Here, we ordered a kara-age set with tamago udon for 580 yen. Tamago is egg, so we get a soft-boiled egg on the basic udon noodles. Kara-age is fried chicken, which is served with another egg on top of boiled rice. It is especially delicious with mayonnaise, which comes in a little plastic container on the side. Finally, we picked up some tempura, in this case a cluster of deep-fried vegetables for 140 yen. You can eat the tempura as is, or drop it into the soup on top of the noodles, whichever you prefer. 

Here, we tried on of the beef udon dishes at 550 yen for the medium size. To be honest, beef on udon feels a little wrong, so in the future we will instead just get a basic bowl and top up with tempura! But if you absolutely must have meat, the beef udon is a good choice.

When you are done, you just return the tray to the kitchen station, which will be somewhere near where you picked up the food. 

Overall, Hanamaru is great value and you can build a lot of different types of meals with the various toppings and tempura in addition to the basic udon. 

Quick facts

Link: Official Hanamaru web site (Japanese only)

Where to find it: Although not as plentiful as some other chains, you can find Hanamaru at most major parts of Tokyo – there are about 350 locations in Japan

Price: Small udon bowls start at 300 yen and go to 650 for the large beef bowls. Sets are 530-580 yen. Tempura are about 100-150 yen each.

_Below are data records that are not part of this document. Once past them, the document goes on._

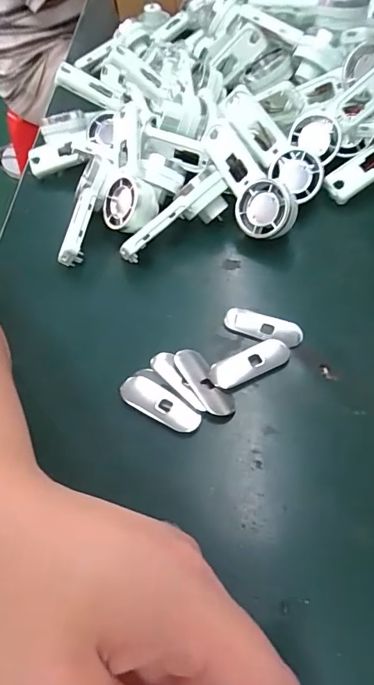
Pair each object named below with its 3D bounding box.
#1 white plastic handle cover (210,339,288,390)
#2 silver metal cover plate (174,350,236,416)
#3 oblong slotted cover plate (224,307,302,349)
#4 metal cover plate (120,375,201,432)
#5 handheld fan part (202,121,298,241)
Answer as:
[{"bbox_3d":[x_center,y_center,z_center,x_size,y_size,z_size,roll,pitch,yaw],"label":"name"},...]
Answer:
[{"bbox_3d":[0.037,0.013,0.263,0.050,0.005,0.020,-22,56,-11],"label":"white plastic handle cover"},{"bbox_3d":[0.010,0.022,0.260,0.017,0.004,0.051,-26,57,-14],"label":"silver metal cover plate"},{"bbox_3d":[0.048,-0.010,0.279,0.049,0.004,0.017,20,59,17],"label":"oblong slotted cover plate"},{"bbox_3d":[-0.017,0.035,0.254,0.052,0.004,0.019,28,62,22],"label":"metal cover plate"},{"bbox_3d":[0.043,-0.117,0.319,0.038,0.018,0.092,-36,74,27],"label":"handheld fan part"}]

Hours: Varies with location.

Order system: Take a tray and order at the counter; pick up extras and pay at the end of the counter. Sit anywhere you like and don't forget to return your tray afterwards!

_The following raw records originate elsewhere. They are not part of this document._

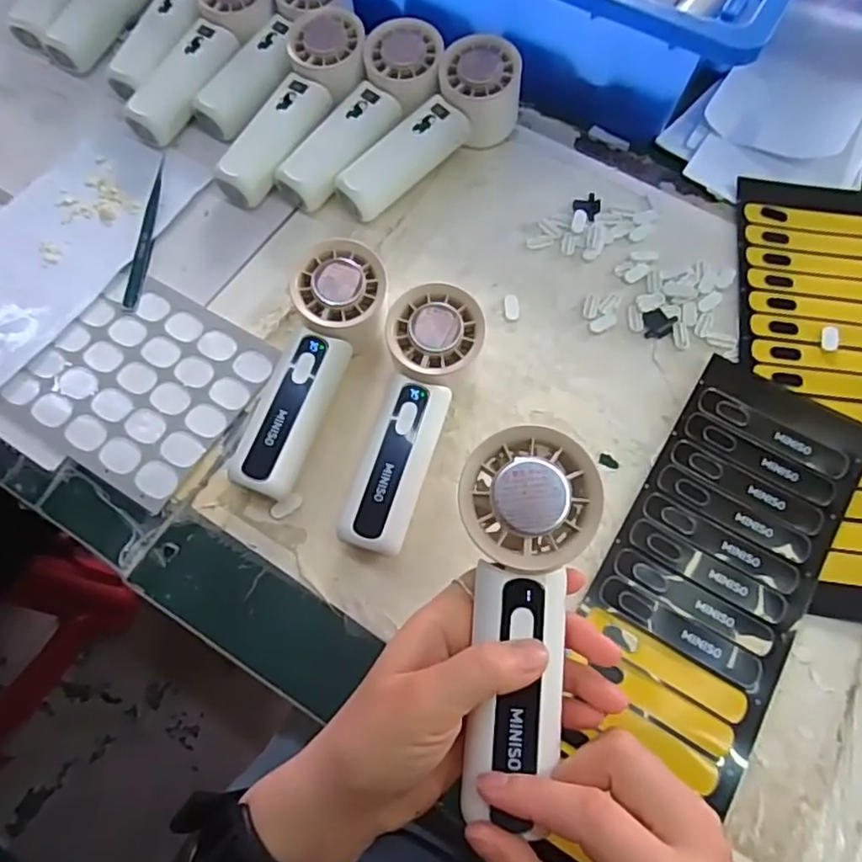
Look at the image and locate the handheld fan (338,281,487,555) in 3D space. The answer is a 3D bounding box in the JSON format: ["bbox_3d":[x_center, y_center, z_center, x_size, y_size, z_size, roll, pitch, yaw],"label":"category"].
[{"bbox_3d":[-0.009,-0.005,0.377,0.058,0.055,0.156,11,67,5],"label":"handheld fan"}]

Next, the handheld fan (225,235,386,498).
[{"bbox_3d":[-0.067,-0.034,0.389,0.056,0.055,0.155,14,68,6],"label":"handheld fan"}]

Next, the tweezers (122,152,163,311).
[{"bbox_3d":[-0.200,-0.142,0.451,0.012,0.007,0.125,1,67,1],"label":"tweezers"}]

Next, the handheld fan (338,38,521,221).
[{"bbox_3d":[0.001,-0.210,0.452,0.053,0.047,0.151,39,73,16],"label":"handheld fan"}]

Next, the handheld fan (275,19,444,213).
[{"bbox_3d":[-0.044,-0.223,0.460,0.062,0.044,0.151,29,70,12],"label":"handheld fan"}]

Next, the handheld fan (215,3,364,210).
[{"bbox_3d":[-0.094,-0.232,0.466,0.062,0.047,0.154,22,69,10],"label":"handheld fan"}]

Take-out? It doesn't appear so.

Vegetarian options? The basic udon bowls are all based on fish sauce, so not strictly vegetarian. You may be able to stop the chef from putting in the sauce ("Soosu irenaide kudasai!") and get the noodles flat, but it's a gamble. A better strategy may be to order rice on the side and pack up with vegetable tempura, of which there is plenty.

What to get: The kara-age (udon and fried chicken) set is our favorite, and a small size udon portion is enough to feed all but the most hungry. But we think you should just look for the most appetizing udon on the menu, and pile on the tempura by taste – you won't be disappointed!